— Start of MATERIAL FOR THE TASK —

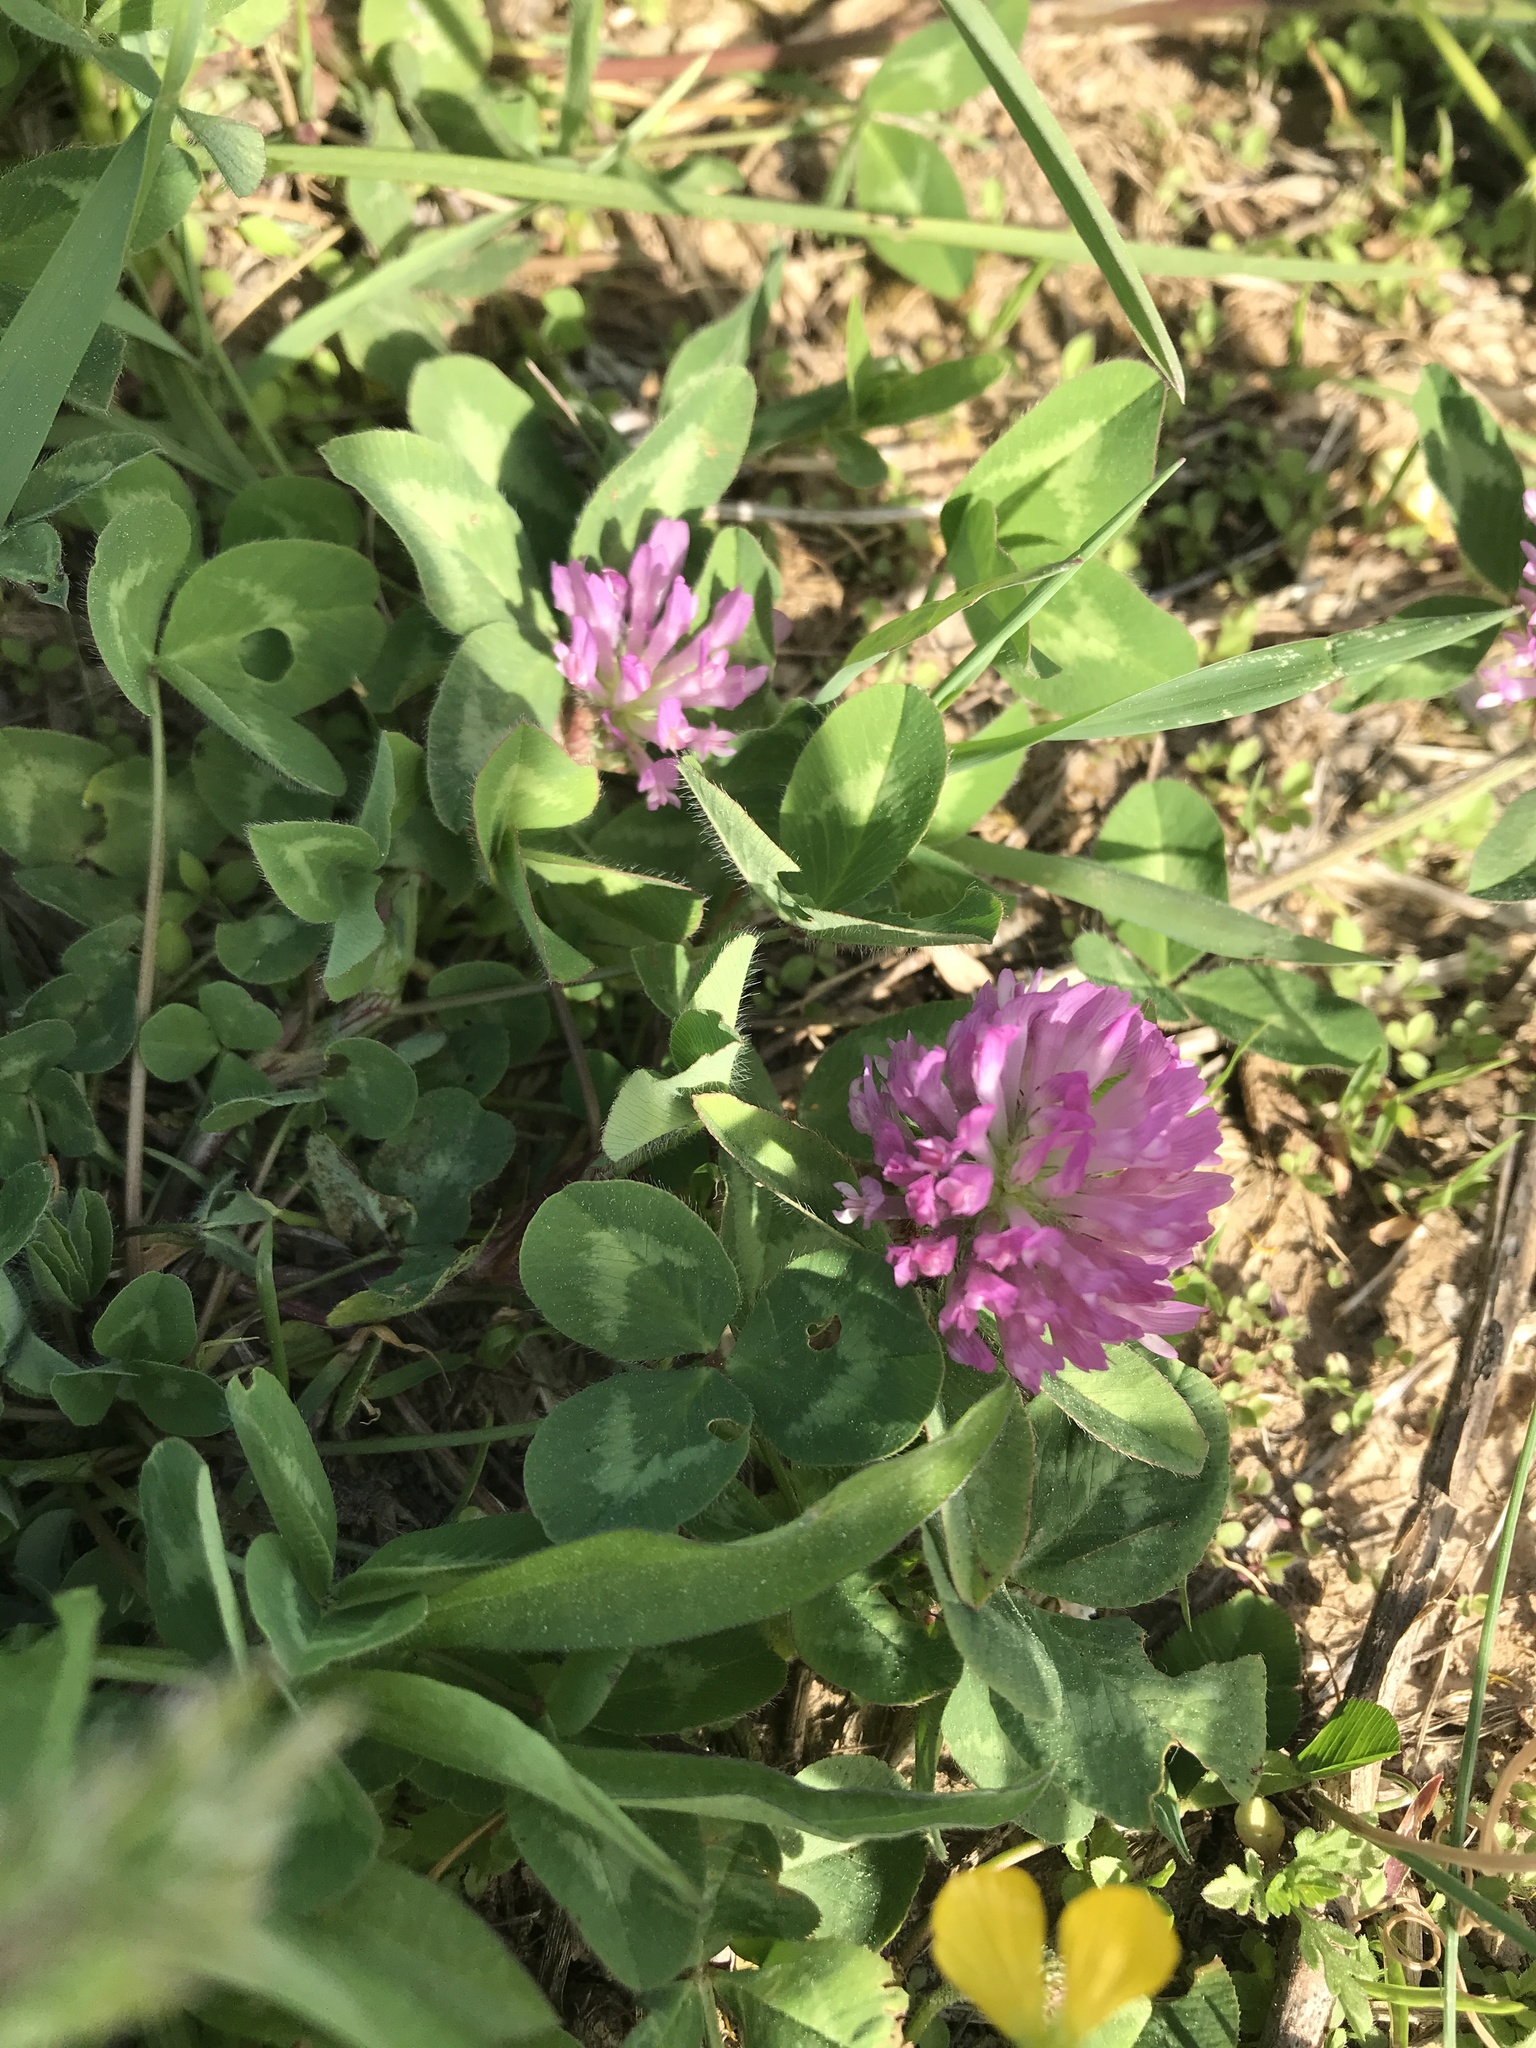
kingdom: Plantae
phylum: Tracheophyta
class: Magnoliopsida
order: Fabales
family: Fabaceae
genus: Trifolium
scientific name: Trifolium pratense
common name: Red clover
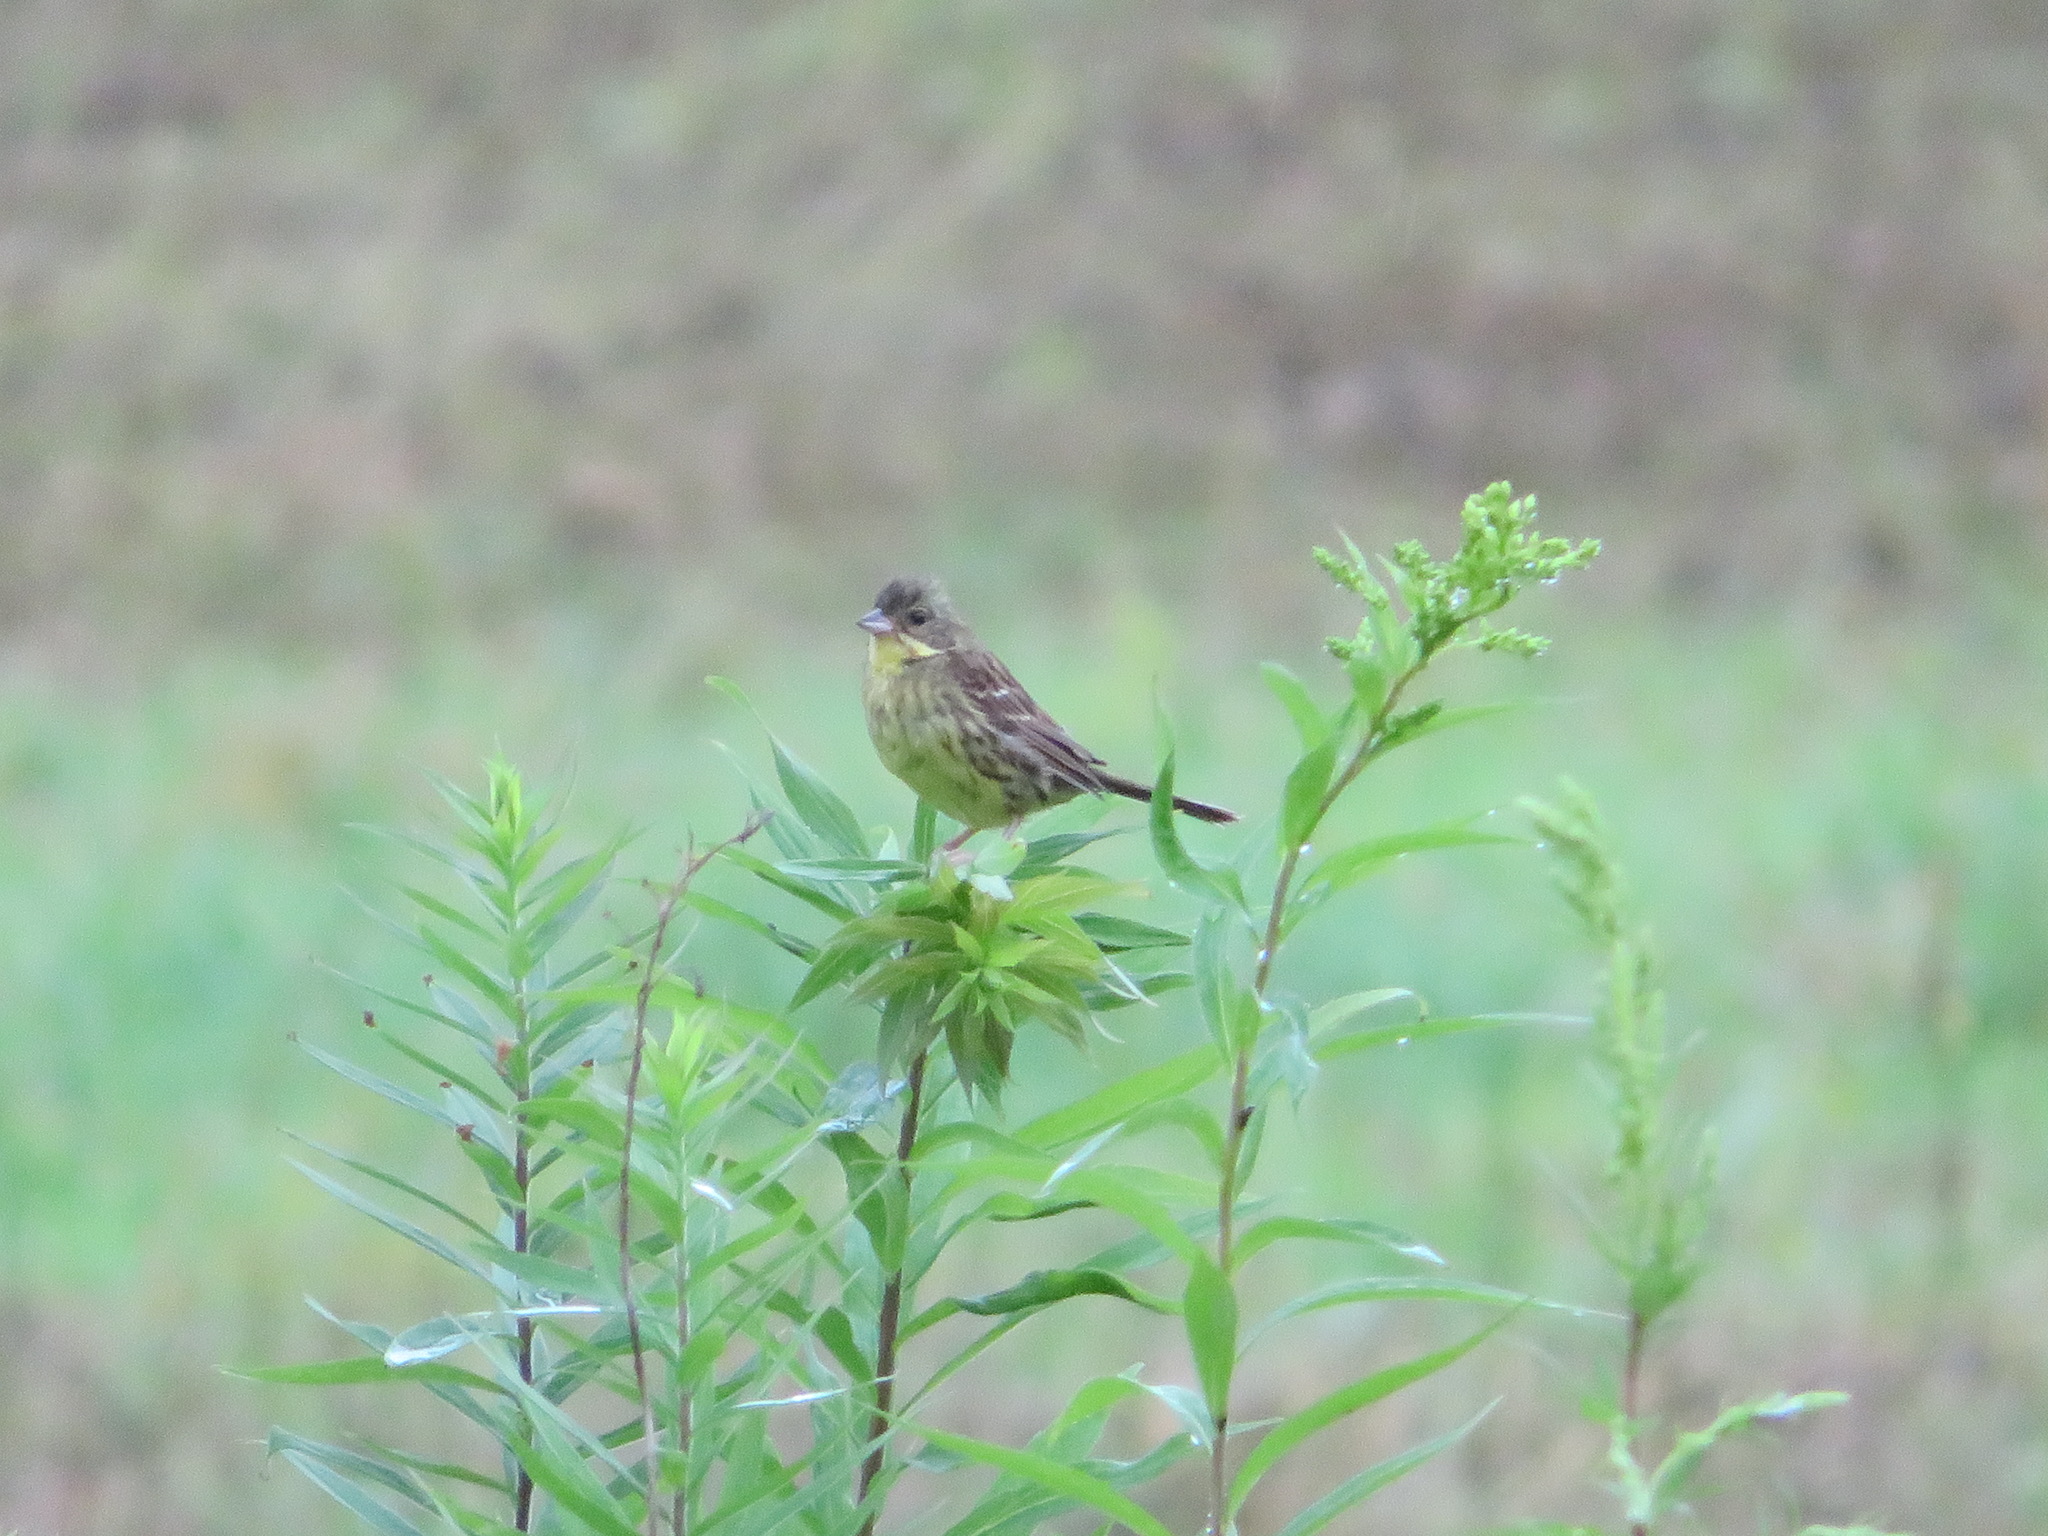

— End of MATERIAL FOR THE TASK —

Write out every line of the listing from the one containing "order: Fabales" through the end of the listing, including that first line. Leave out the pictures.

▶ _PROBLEM SOLUTION_
order: Fabales
family: Fabaceae
genus: Trifolium
scientific name: Trifolium pratense
common name: Red clover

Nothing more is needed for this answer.